» **RECORD LIST**
══════

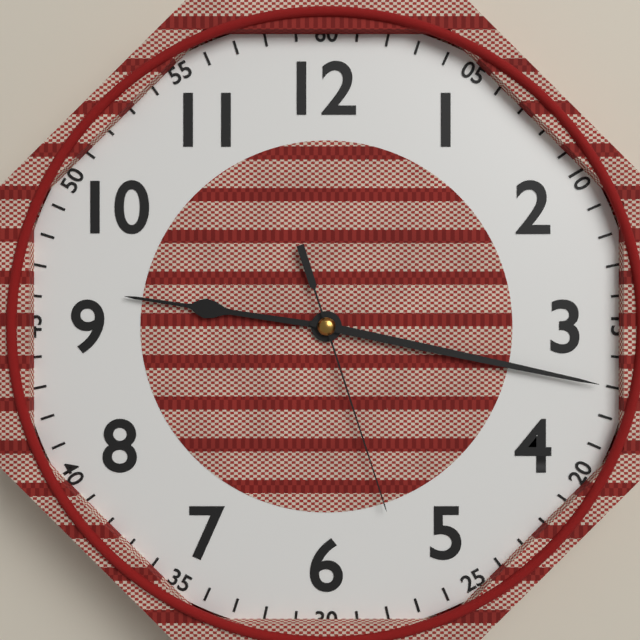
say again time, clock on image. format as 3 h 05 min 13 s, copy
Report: 9 h 17 min 27 s
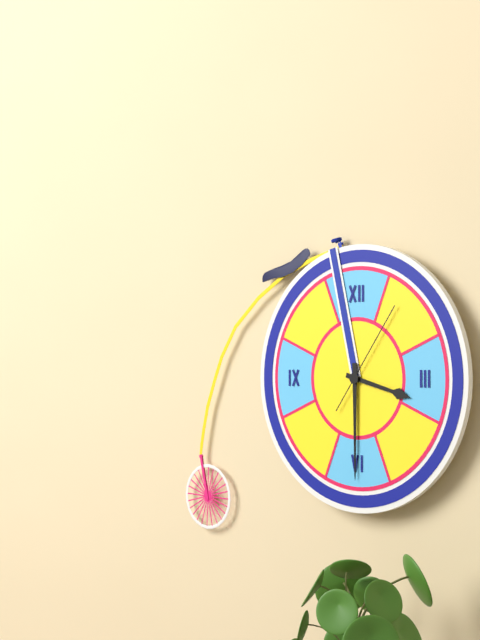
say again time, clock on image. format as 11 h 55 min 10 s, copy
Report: 3 h 30 min 06 s
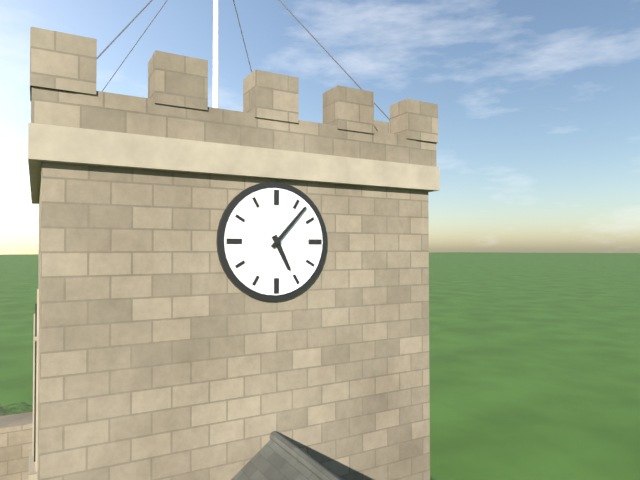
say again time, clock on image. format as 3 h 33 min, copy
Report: 5 h 07 min
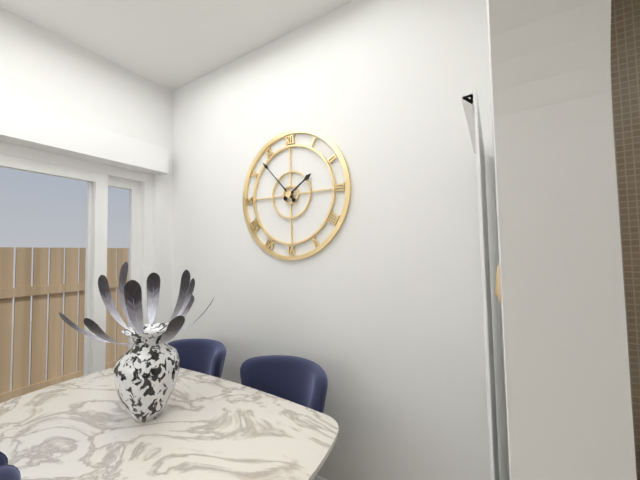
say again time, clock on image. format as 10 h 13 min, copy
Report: 1 h 53 min
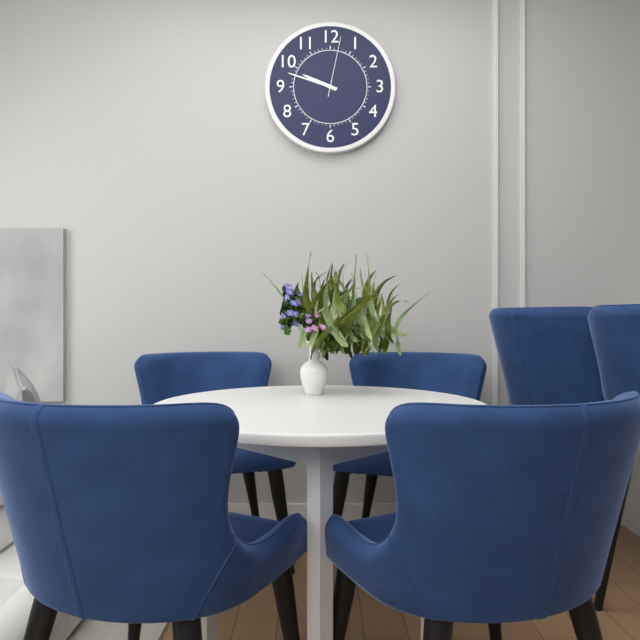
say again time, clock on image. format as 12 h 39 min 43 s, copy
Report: 9 h 48 min 02 s
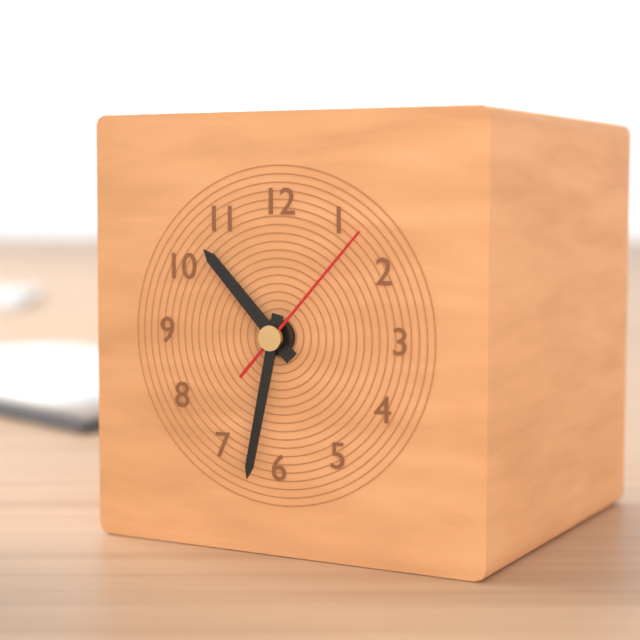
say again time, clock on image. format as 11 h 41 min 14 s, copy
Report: 10 h 32 min 07 s
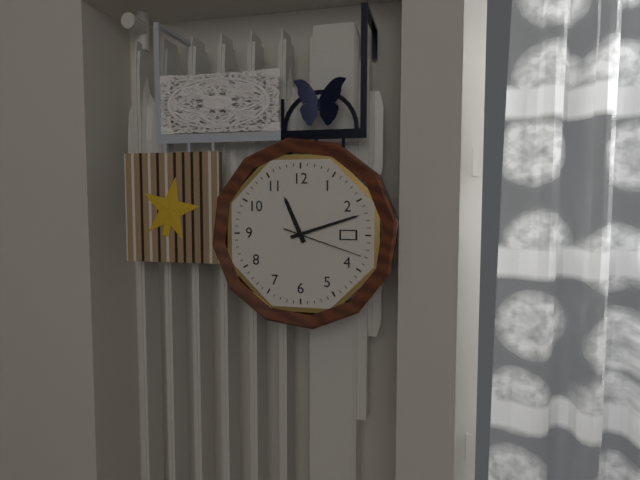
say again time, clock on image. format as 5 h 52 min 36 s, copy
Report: 11 h 12 min 18 s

══════

» **YOUR GOAL**
Reproduce the entire listing above verbatim, line for line, omitting the pictures.

» **EXERCISE RESPONSE**
say again time, clock on image. format as 3 h 05 min 13 s, copy
Report: 9 h 17 min 27 s
say again time, clock on image. format as 11 h 55 min 10 s, copy
Report: 3 h 30 min 06 s
say again time, clock on image. format as 3 h 33 min, copy
Report: 5 h 07 min
say again time, clock on image. format as 10 h 13 min, copy
Report: 1 h 53 min
say again time, clock on image. format as 12 h 39 min 43 s, copy
Report: 9 h 48 min 02 s
say again time, clock on image. format as 11 h 41 min 14 s, copy
Report: 10 h 32 min 07 s
say again time, clock on image. format as 5 h 52 min 36 s, copy
Report: 11 h 12 min 18 s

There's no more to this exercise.